Problem 1: Copy out the thread on profiling CIDs from "We could also" up to and including "human-readable formats too.".

Extract to read:
Should we profile CIDs?

I mean, who is brave enough to use CIDv1s? Because those exact reasons apply to cidv1s and implementions are always going to have problems with new codecs etc.

Speaking in general, the v1 release allows us to set new defaults and we should use the opportunity to do whatever we need to address user feedback now better than later, so we may as well change default encoding (to json even, because wtf parsing protobufs and cbors is the least friendly thing ever). Dag-pb itself is a big umbrella with file-nodes, directory nodes, hamt nodes etc. and cids give no hints. So, what infos are worth embedding in a CID(v2), if we could choose? You could use codecs as profiles or look for other ways.

Specifically about the chunking params, if not in the CID, this info could also travel as metadata in the root dag-pb node just like there is size metadata.

We could also do meta-cids consisting of an identity cid with metadata (profile) and a link to the actual root cid.

In terms of developer experience, understanding/implementing dag-pb itself in order to read a file is pretty hard. And cbor is worse. Perhaps we need dumb, human-readable formats too.

2 Likes

Good question. Did we only care for raw blocks to work on ipfs.io public gateway + latest Kubo + IPFS Desktop to support it? Or did we keep Kubo’s ipfs add at CIDv0 for a very very very long time partially to ensure everyone upgraded to version that supports raw codec in addition to dag-pb? Unsure what is the answer. But we know that today, version distribution in public swarm makes it relatively safe to switch to CIDv1 with raw leaves any time we want.

But, if we add a new codec foo today, we will have at least six to 12 months where half of the public network unable to read data created with it, so we should be extra sure the value added to ecosystem is worth the pain.

If we leverage extra Metadata node from existing UnixFS, or follow what was done in UnixFS 1.5 (extra optional fields in root blocks), we could be backward-compatible (old clients will be able to access files and dirs) and still solve many problems in client

From the top if my head:

  • parameters used for creating the dag (persisting “profile” info)
  • total length of raw user data (improving basic UX in places like directory listings, which currently show only the total size that includes dag-pb envelopes)

Problem 2: In the listing below, change "common name" to "vernacular name" in the lines from the line with "common name: Ringneck snake" up to and including the line with "scientific name: Lepidophora lutea", and leave everything else as it is. Give only those lines.

Source data:
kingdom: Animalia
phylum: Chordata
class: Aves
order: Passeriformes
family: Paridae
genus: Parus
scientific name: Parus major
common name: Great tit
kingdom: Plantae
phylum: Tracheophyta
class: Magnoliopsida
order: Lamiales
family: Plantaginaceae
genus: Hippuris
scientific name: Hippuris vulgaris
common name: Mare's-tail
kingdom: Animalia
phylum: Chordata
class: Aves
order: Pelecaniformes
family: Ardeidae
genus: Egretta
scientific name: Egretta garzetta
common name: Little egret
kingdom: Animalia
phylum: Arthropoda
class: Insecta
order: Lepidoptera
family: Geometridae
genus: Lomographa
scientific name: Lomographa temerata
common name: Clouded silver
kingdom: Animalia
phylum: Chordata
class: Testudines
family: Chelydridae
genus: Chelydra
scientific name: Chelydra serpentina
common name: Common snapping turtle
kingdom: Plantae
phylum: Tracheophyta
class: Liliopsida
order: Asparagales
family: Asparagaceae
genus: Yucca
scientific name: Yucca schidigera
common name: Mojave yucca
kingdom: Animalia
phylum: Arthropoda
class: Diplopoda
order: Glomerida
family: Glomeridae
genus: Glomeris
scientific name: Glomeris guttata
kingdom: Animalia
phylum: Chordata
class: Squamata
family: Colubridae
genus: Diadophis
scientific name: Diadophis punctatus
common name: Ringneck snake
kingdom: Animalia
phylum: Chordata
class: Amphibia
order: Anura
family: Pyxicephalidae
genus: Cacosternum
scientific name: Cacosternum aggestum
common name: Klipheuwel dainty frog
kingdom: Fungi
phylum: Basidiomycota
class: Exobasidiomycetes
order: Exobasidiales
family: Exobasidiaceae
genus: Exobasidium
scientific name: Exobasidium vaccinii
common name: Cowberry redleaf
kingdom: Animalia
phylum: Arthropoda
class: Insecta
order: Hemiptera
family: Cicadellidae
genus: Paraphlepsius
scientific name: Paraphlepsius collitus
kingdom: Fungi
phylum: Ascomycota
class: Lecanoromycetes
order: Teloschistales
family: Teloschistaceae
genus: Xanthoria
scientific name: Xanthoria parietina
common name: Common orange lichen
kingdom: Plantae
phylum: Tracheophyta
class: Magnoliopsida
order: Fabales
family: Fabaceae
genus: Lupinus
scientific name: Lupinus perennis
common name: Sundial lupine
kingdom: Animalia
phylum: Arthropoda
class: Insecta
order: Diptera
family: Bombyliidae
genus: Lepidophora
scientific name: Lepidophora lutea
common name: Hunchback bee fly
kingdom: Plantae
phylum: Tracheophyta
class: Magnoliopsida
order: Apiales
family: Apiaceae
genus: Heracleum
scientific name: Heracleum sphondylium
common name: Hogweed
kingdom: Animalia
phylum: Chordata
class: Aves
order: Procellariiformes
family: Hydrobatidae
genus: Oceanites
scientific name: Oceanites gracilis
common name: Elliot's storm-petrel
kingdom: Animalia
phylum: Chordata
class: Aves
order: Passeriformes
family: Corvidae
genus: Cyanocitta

Expected output 1:
We could also do meta-cids consisting of an identity cid with metadata (profile) and a link to the actual root cid.

In terms of developer experience, understanding/implementing dag-pb itself in order to read a file is pretty hard. And cbor is worse. Perhaps we need dumb, human-readable formats too.

Expected output 2:
vernacular name: Ringneck snake
kingdom: Animalia
phylum: Chordata
class: Amphibia
order: Anura
family: Pyxicephalidae
genus: Cacosternum
scientific name: Cacosternum aggestum
vernacular name: Klipheuwel dainty frog
kingdom: Fungi
phylum: Basidiomycota
class: Exobasidiomycetes
order: Exobasidiales
family: Exobasidiaceae
genus: Exobasidium
scientific name: Exobasidium vaccinii
vernacular name: Cowberry redleaf
kingdom: Animalia
phylum: Arthropoda
class: Insecta
order: Hemiptera
family: Cicadellidae
genus: Paraphlepsius
scientific name: Paraphlepsius collitus
kingdom: Fungi
phylum: Ascomycota
class: Lecanoromycetes
order: Teloschistales
family: Teloschistaceae
genus: Xanthoria
scientific name: Xanthoria parietina
vernacular name: Common orange lichen
kingdom: Plantae
phylum: Tracheophyta
class: Magnoliopsida
order: Fabales
family: Fabaceae
genus: Lupinus
scientific name: Lupinus perennis
vernacular name: Sundial lupine
kingdom: Animalia
phylum: Arthropoda
class: Insecta
order: Diptera
family: Bombyliidae
genus: Lepidophora
scientific name: Lepidophora lutea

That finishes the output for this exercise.